The pictures get dropped, while every remaining part of the listing is copied exactly.
[[ Data for processing open ]]
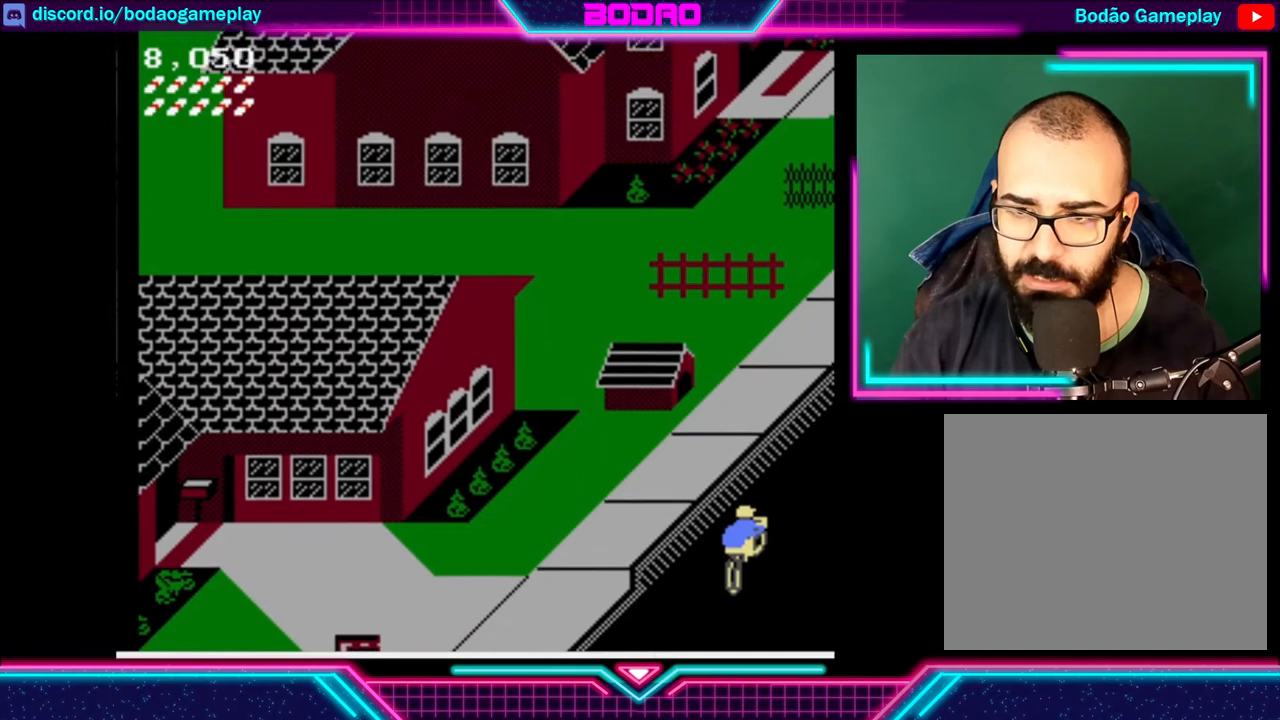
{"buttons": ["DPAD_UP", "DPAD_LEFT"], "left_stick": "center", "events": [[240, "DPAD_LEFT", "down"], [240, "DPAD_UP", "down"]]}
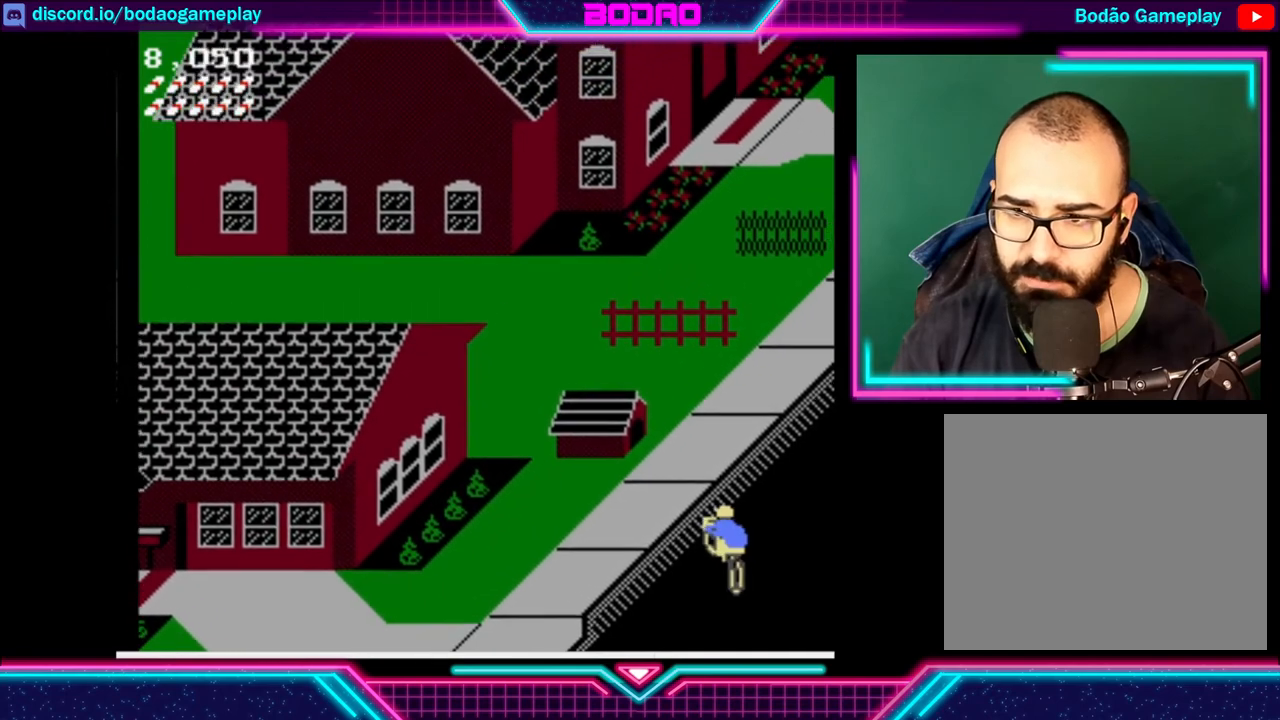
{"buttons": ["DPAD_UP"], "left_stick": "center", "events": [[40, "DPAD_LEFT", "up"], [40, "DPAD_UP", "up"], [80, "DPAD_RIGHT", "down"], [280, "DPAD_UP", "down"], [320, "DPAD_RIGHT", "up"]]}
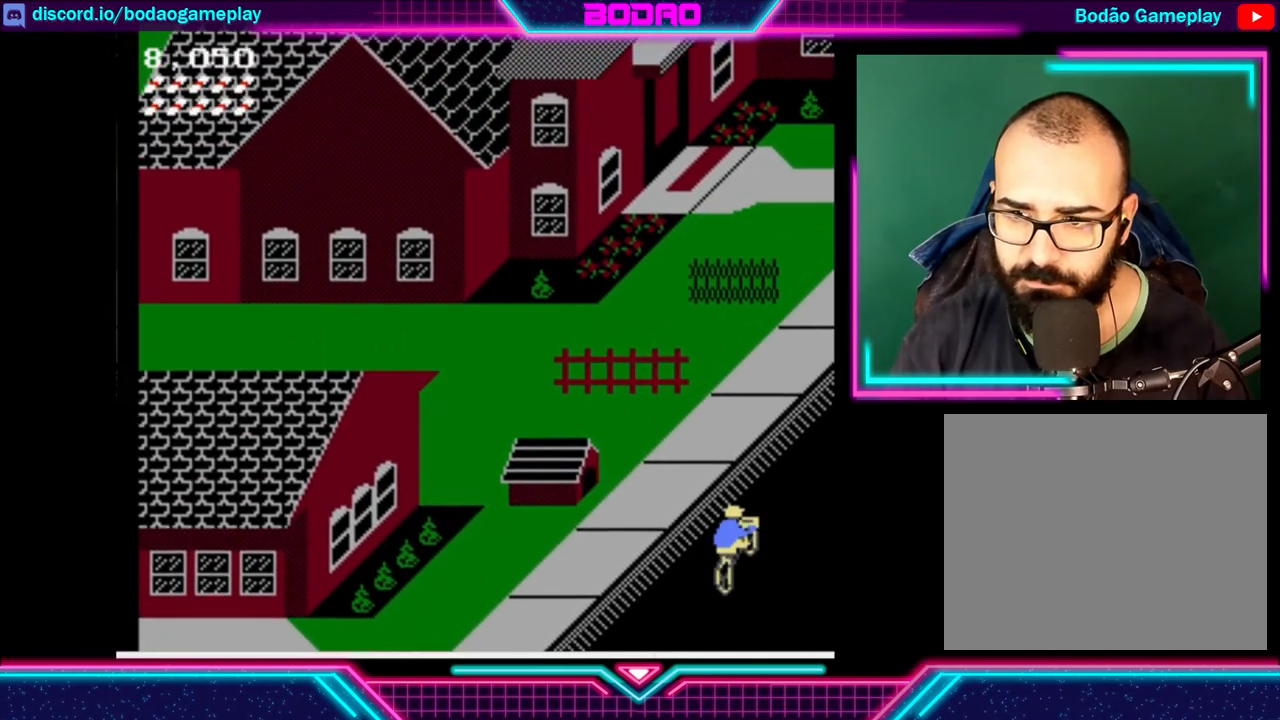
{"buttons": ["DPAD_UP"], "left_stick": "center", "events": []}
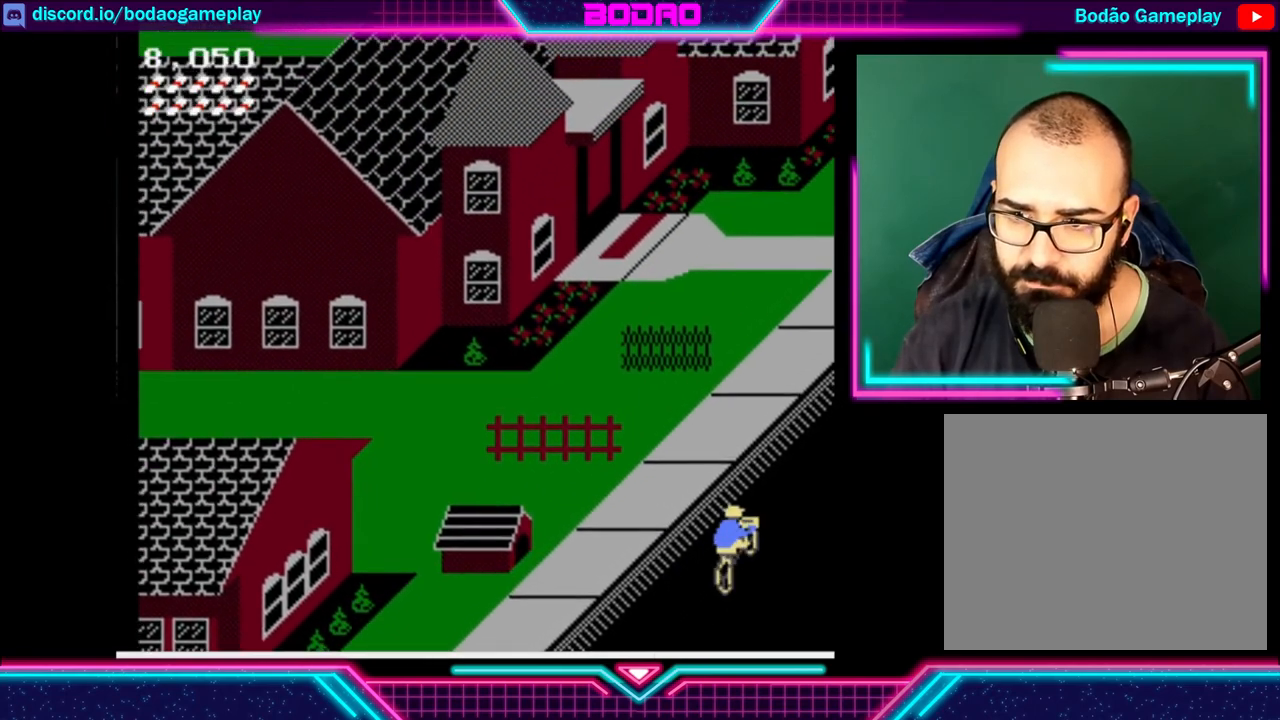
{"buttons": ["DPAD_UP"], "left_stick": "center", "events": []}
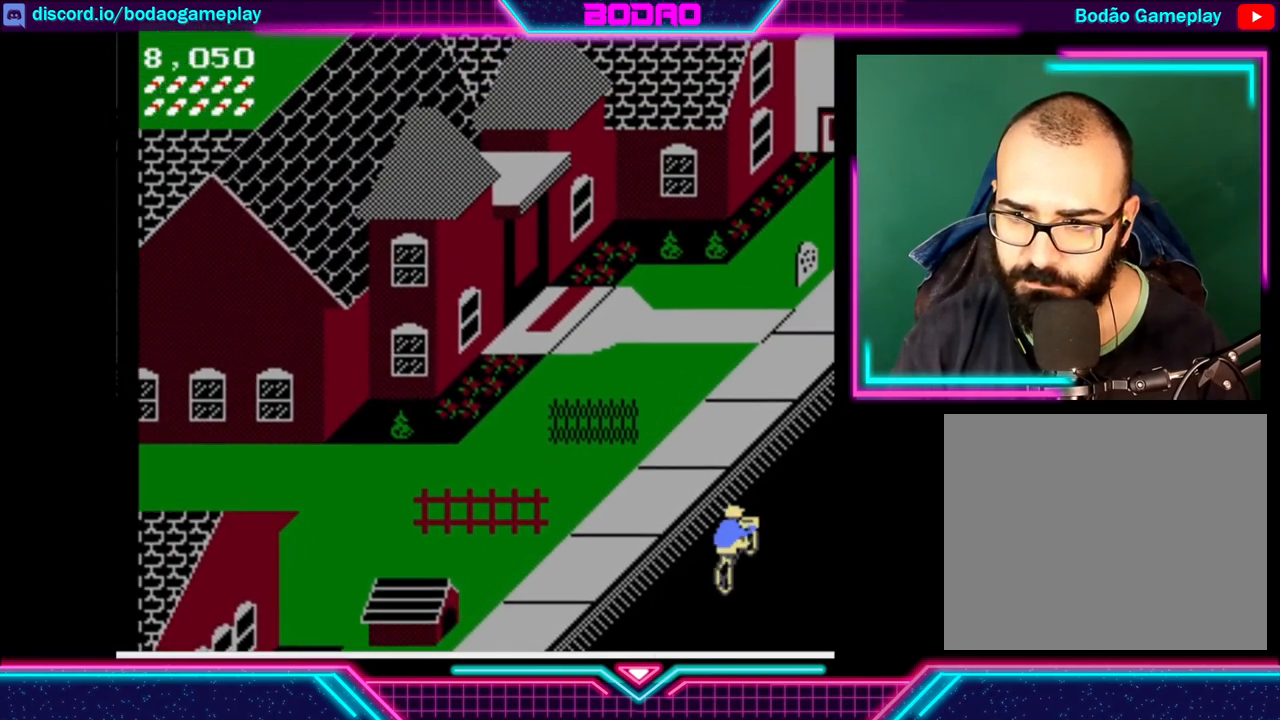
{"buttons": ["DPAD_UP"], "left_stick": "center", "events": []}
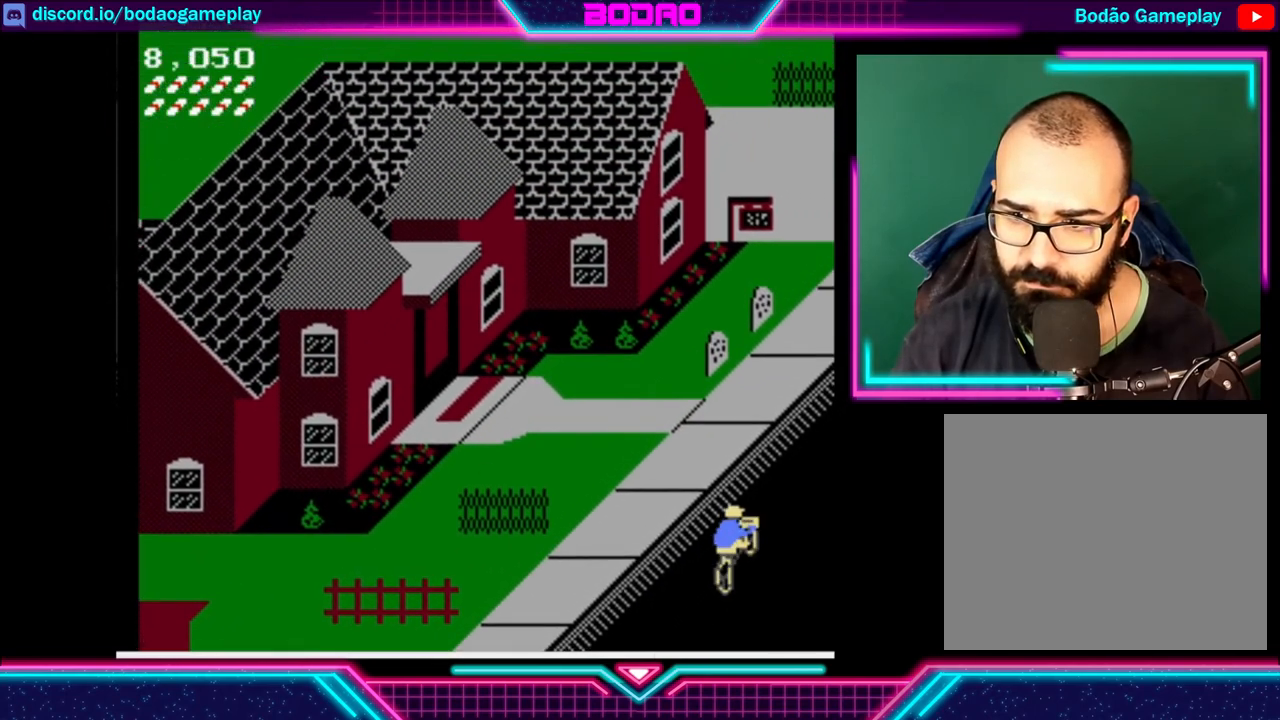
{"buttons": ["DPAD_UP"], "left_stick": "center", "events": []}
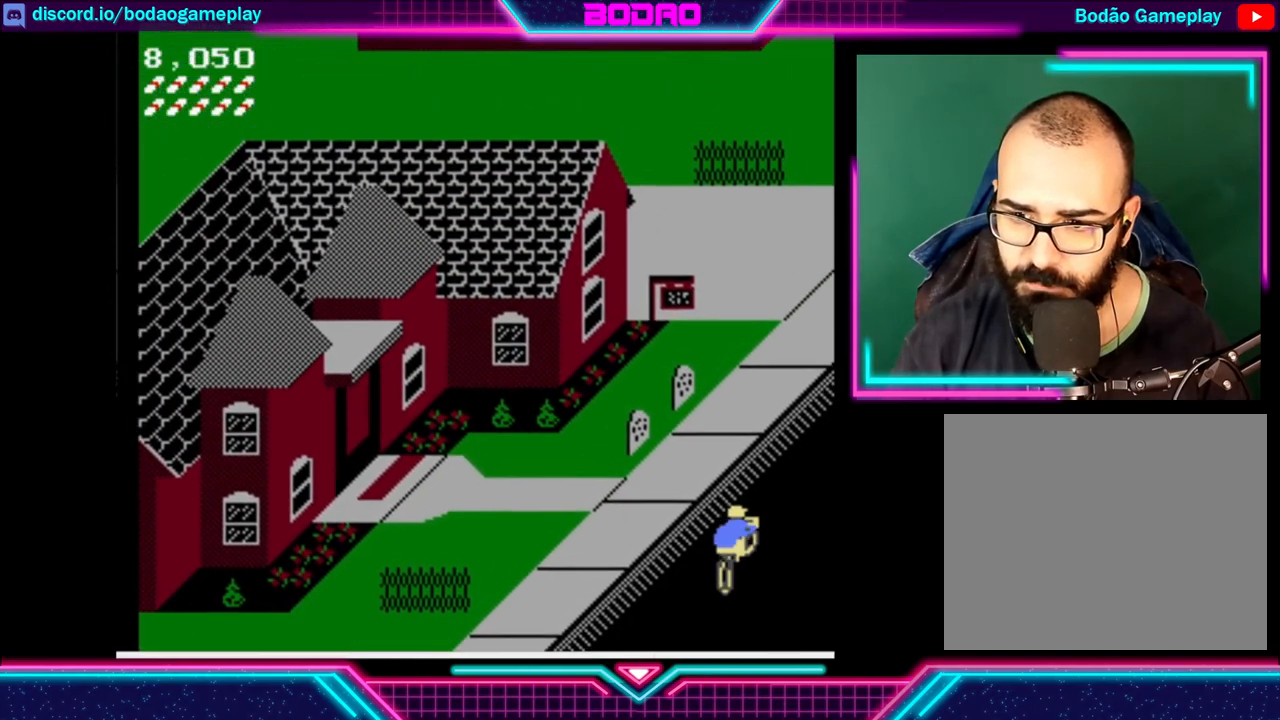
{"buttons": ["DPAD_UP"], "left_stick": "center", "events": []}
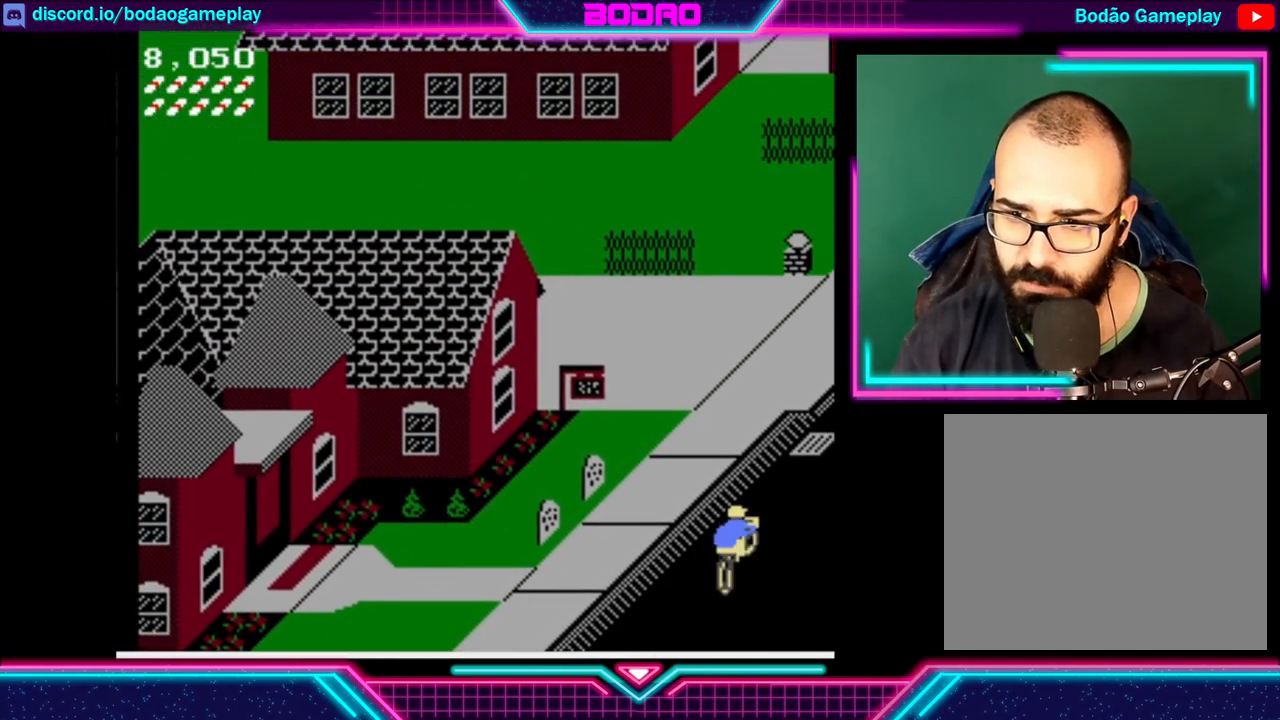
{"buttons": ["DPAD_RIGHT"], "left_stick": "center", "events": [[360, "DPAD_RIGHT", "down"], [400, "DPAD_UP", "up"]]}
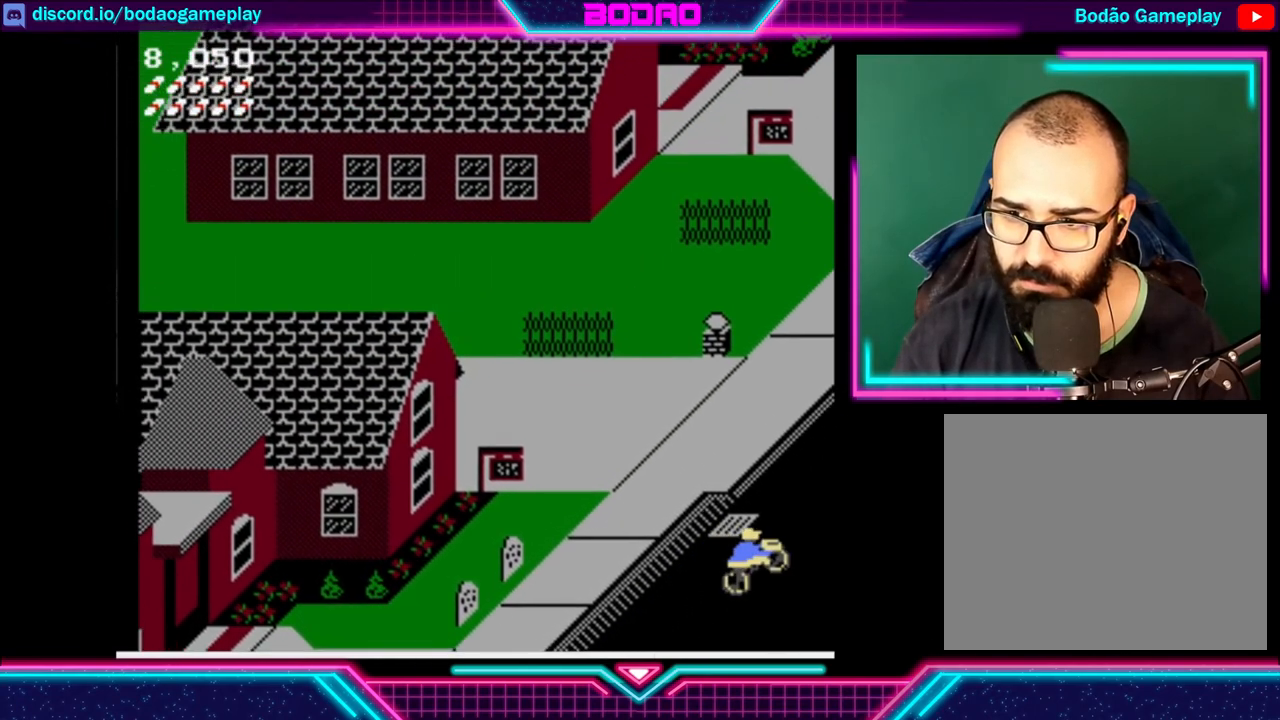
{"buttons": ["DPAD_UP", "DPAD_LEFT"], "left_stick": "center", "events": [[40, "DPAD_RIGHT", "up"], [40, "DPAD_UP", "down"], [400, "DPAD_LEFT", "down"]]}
[[ Data for processing closed ]]
Solution for this exercise:
{"buttons": ["DPAD_UP", "DPAD_LEFT"], "left_stick": "center", "events": [[240, "DPAD_LEFT", "down"], [240, "DPAD_UP", "down"]]}
{"buttons": ["DPAD_UP"], "left_stick": "center", "events": [[40, "DPAD_LEFT", "up"], [40, "DPAD_UP", "up"], [80, "DPAD_RIGHT", "down"], [280, "DPAD_UP", "down"], [320, "DPAD_RIGHT", "up"]]}
{"buttons": ["DPAD_UP"], "left_stick": "center", "events": []}
{"buttons": ["DPAD_UP"], "left_stick": "center", "events": []}
{"buttons": ["DPAD_UP"], "left_stick": "center", "events": []}
{"buttons": ["DPAD_UP"], "left_stick": "center", "events": []}
{"buttons": ["DPAD_UP"], "left_stick": "center", "events": []}
{"buttons": ["DPAD_RIGHT"], "left_stick": "center", "events": [[360, "DPAD_RIGHT", "down"], [400, "DPAD_UP", "up"]]}
{"buttons": ["DPAD_UP", "DPAD_LEFT"], "left_stick": "center", "events": [[40, "DPAD_RIGHT", "up"], [40, "DPAD_UP", "down"], [400, "DPAD_LEFT", "down"]]}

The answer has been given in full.